Optional arguments below.

Args:

cart:True/False for cartesian/fractional coords.

sort_order: sort by chemical properties of

elements. Default electronegativity.

class jarvis.core.atoms.VacuumPadding(atoms, vacuum=20.0)[source]

Bases: object

Adds vaccum padding to make 2D structure or making molecules.

get_effective_2d_slab()[source]

Add 2D vacuum to a system.

get_effective_molecule()[source]

Add vacuum around a system.

jarvis.core.atoms.fix_pbc(atoms)[source]

Use for making Atoms with vacuum.

jarvis.core.atoms.add_atoms(top, bottom, distance=[0, 0, 1], apply_strain=False)[source]

Add top and bottom Atoms with a distance array.

Bottom Atoms lattice-matrix is chosen as final lattice.

jarvis.core.atoms.get_supercell_dims(atoms, enforce_c_size=10, extend=1)[source]

Get supercell dimensions.

jarvis.core.atoms.pmg_to_atoms(pmg='')[source]

Convert pymatgen structure to Atoms.

jarvis.core.atoms.ase_to_atoms(ase_atoms='', cartesian=True)[source]

Convert ase structure to Atoms.

jarvis.core.atoms.crop_square(atoms=None, csize=10)[source]

Crop a sqaur portion from a surface/2D system.

class jarvis.core.atoms.OptimadeAdaptor(atoms=None)[source]

Bases: object

Module to work with optimade.

reduce(content={})[source]

Reduce chemical formula.

optimade_reduced_formula(content={}, sort_alphabetical=True)[source]

Get chemical formula.

get_optimade_prototype(content={})[source]

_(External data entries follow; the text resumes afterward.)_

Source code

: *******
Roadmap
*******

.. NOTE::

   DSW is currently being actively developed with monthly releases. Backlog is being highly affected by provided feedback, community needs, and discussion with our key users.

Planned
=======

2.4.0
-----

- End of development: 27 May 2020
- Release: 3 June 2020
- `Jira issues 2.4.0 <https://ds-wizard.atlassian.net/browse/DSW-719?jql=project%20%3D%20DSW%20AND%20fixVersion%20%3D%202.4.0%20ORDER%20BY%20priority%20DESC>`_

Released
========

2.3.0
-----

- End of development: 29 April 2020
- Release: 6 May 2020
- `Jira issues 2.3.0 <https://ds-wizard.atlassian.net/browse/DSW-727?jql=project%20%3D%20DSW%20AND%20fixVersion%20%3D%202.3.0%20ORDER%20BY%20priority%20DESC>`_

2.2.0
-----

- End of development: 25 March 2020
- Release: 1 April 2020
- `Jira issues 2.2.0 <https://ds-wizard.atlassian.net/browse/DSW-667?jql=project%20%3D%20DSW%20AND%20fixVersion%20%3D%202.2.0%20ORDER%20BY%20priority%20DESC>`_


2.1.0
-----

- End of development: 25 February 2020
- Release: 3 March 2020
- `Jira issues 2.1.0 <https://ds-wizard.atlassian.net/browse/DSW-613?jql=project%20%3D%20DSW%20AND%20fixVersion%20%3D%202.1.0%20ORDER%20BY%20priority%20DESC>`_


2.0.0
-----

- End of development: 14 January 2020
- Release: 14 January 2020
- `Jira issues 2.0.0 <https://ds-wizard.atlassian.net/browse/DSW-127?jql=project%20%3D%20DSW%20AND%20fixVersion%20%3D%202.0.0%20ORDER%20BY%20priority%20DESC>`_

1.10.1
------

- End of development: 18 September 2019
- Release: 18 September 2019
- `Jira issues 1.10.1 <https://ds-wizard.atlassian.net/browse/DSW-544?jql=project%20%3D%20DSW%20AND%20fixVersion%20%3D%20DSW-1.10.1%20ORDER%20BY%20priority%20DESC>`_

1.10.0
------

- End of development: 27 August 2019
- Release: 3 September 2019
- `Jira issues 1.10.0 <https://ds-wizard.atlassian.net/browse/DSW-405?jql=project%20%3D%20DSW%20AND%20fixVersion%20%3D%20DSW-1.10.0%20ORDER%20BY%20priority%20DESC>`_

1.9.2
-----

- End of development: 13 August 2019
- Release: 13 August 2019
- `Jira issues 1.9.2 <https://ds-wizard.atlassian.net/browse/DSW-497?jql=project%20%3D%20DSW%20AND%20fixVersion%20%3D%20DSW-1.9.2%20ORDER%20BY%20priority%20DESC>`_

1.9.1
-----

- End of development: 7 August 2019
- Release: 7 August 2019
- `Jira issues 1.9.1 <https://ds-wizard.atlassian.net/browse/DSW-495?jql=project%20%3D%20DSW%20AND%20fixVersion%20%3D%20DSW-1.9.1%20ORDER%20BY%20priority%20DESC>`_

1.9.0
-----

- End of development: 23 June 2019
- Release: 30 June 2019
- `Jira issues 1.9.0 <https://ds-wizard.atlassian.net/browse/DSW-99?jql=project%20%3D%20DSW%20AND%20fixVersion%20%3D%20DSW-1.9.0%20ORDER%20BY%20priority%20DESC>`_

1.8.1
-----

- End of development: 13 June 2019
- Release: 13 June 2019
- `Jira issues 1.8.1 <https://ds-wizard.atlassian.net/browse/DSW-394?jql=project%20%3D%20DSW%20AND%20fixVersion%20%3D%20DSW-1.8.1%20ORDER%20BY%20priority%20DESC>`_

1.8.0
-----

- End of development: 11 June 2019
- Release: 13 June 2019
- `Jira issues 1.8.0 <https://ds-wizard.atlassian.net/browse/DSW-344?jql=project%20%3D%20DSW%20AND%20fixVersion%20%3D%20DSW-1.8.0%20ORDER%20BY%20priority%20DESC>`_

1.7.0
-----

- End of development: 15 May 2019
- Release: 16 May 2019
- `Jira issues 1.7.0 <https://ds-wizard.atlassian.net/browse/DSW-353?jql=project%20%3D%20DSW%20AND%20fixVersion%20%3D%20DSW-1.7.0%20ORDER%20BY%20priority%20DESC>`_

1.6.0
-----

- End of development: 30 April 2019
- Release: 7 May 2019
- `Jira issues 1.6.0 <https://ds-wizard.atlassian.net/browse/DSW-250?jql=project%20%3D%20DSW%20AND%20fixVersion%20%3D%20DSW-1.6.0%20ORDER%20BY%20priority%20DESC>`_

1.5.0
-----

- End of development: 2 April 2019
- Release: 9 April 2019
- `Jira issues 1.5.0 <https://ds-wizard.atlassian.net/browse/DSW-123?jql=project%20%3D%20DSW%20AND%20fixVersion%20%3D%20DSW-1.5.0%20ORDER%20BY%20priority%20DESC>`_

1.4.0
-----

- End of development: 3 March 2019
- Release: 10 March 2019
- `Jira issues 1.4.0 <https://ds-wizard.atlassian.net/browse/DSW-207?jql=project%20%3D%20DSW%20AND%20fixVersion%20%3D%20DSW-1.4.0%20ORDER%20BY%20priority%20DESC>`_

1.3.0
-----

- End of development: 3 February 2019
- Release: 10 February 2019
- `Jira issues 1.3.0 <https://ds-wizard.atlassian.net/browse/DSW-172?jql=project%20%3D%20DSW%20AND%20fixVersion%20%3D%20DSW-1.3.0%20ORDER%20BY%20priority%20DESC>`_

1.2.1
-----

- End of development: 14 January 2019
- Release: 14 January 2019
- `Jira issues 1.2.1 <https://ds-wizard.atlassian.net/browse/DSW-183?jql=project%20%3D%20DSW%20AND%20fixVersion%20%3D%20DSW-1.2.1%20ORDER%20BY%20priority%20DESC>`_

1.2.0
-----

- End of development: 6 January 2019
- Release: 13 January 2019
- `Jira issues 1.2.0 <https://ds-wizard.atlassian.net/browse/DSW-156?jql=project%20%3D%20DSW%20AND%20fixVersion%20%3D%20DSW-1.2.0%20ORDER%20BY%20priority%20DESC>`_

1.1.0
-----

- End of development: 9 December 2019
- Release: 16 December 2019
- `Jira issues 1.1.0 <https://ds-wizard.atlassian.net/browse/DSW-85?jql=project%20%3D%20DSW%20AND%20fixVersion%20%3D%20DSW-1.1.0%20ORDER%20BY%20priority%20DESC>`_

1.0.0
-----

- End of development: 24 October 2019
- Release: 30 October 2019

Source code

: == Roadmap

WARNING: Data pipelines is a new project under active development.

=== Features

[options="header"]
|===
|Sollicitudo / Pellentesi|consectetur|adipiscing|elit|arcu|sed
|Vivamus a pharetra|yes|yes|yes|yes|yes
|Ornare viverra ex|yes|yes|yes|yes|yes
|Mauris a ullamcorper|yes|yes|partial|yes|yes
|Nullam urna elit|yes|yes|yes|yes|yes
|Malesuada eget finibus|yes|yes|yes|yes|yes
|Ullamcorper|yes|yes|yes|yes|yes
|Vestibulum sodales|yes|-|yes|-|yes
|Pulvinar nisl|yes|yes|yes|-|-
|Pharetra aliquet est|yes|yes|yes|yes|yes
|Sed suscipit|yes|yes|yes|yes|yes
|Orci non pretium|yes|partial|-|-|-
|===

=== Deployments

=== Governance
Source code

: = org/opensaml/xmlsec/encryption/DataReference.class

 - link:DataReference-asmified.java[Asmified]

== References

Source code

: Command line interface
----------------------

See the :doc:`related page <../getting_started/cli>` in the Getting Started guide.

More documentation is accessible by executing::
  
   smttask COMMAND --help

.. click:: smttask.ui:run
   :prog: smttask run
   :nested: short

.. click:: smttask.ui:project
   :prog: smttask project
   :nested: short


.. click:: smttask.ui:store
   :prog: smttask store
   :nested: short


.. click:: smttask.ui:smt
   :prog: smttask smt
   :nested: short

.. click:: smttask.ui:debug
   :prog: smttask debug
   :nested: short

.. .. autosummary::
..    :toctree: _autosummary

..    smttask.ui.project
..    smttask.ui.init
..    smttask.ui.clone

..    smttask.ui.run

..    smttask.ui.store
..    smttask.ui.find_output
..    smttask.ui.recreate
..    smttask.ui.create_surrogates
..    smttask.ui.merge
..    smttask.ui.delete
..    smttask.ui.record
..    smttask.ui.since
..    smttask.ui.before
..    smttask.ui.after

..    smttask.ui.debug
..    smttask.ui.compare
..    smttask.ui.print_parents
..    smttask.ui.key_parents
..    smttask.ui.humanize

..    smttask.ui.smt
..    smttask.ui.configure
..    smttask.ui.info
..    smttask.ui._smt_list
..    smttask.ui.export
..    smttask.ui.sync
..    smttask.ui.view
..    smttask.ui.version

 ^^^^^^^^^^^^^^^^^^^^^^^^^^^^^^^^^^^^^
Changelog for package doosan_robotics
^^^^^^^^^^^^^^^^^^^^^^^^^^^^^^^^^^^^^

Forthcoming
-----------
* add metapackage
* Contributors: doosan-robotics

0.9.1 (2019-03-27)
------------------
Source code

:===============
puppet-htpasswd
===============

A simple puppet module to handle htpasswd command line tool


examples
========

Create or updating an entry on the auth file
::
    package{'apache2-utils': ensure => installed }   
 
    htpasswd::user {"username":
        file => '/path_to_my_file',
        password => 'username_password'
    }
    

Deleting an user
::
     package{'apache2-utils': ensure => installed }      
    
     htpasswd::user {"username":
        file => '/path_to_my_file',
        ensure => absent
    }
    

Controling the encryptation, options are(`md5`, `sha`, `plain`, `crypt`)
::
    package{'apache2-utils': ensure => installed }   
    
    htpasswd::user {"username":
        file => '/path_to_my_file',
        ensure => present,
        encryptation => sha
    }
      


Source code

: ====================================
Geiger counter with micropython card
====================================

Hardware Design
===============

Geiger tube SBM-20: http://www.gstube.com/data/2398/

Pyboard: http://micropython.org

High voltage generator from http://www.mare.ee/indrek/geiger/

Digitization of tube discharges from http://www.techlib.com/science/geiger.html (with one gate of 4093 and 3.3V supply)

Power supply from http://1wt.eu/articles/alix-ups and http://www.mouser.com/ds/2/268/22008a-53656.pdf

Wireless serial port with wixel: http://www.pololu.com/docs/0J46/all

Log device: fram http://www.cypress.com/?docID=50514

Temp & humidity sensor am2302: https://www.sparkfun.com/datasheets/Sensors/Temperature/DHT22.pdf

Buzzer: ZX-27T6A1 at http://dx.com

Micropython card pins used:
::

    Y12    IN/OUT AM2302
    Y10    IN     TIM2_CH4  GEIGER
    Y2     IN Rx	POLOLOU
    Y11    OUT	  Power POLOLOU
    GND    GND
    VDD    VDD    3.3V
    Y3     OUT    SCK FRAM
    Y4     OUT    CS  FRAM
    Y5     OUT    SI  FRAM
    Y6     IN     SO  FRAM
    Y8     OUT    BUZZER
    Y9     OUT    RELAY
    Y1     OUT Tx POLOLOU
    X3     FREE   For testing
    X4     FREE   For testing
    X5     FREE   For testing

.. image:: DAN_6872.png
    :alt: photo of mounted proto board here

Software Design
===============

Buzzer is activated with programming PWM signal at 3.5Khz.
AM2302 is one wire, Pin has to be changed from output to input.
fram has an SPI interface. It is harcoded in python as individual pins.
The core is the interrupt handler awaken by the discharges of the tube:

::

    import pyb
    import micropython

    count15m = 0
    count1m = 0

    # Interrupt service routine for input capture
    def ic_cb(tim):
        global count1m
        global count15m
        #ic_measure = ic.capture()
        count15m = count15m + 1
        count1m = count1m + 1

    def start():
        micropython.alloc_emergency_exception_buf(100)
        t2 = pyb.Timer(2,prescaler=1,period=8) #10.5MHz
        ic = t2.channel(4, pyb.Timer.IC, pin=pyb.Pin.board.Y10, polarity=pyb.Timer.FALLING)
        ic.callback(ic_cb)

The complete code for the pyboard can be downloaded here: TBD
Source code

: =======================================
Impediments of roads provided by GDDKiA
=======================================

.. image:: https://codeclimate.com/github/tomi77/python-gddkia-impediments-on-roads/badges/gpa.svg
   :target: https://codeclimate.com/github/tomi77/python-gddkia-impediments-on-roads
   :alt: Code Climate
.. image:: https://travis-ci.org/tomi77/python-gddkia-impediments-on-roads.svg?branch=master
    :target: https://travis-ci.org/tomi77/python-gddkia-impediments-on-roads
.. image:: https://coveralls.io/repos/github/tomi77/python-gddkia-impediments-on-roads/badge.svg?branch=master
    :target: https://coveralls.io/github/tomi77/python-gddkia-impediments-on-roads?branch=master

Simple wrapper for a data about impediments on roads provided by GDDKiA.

Get chemical prototypes such as A, AB etc.

get_optimade_species()[source]

Get optimade species.

from_optimade(info={})[source]

Get Atoms from optimade.

to_optimade(idx='x', itype='structures', source='JARVIS-DFT-3D', reference_url='https://www.ctcms.nist.gov/~knc6/static/JARVIS-DFT/', now=datetime.datetime.now(datetime.timezone.utc).isoformat())[source]

Get optimade format data.

jarvis.core.atoms.compare_atoms(atoms1=[], atoms2=[], primitive_cell=True, verbose=True)[source]

Compare atomic strutures.

jarvis.core.atoms.build_xanes_poscar(atoms=None, selected_element='Si', prefix='-', extend=1, enforce_c_size=12, dir='.', filename_with_prefix=False)[source]

Generate POSCAR file for XANES, note the element ordering.